SOURCE RECORDS -
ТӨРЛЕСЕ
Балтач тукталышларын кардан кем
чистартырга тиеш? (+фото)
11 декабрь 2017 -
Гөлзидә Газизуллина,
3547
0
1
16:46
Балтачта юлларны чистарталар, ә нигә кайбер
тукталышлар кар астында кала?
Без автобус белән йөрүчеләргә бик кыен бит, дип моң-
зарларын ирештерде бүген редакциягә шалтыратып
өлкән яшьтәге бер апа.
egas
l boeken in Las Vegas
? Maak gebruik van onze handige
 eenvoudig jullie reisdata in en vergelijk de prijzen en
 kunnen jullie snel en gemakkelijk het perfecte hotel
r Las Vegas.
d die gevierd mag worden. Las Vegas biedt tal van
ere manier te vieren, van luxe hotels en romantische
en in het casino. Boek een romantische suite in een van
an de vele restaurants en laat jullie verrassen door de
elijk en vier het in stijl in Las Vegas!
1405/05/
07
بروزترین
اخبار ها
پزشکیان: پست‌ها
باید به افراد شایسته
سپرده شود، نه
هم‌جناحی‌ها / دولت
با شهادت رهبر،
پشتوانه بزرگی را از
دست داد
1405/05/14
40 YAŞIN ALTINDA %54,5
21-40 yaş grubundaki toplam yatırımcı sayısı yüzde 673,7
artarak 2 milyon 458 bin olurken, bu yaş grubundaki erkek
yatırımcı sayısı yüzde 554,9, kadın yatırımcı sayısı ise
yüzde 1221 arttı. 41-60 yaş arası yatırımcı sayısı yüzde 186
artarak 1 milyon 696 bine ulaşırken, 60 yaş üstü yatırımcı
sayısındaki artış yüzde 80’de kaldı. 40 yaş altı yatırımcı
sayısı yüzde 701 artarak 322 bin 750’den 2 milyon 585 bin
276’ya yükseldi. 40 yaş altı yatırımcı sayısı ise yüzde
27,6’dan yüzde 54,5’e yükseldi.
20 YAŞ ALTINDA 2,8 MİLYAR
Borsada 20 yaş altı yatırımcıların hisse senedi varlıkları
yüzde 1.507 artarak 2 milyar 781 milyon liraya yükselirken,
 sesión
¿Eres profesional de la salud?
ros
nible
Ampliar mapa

WORK INSTRUCTION -
Give the number of lines in the listing that hold the word "jullie", with no other words.

RESULT -
3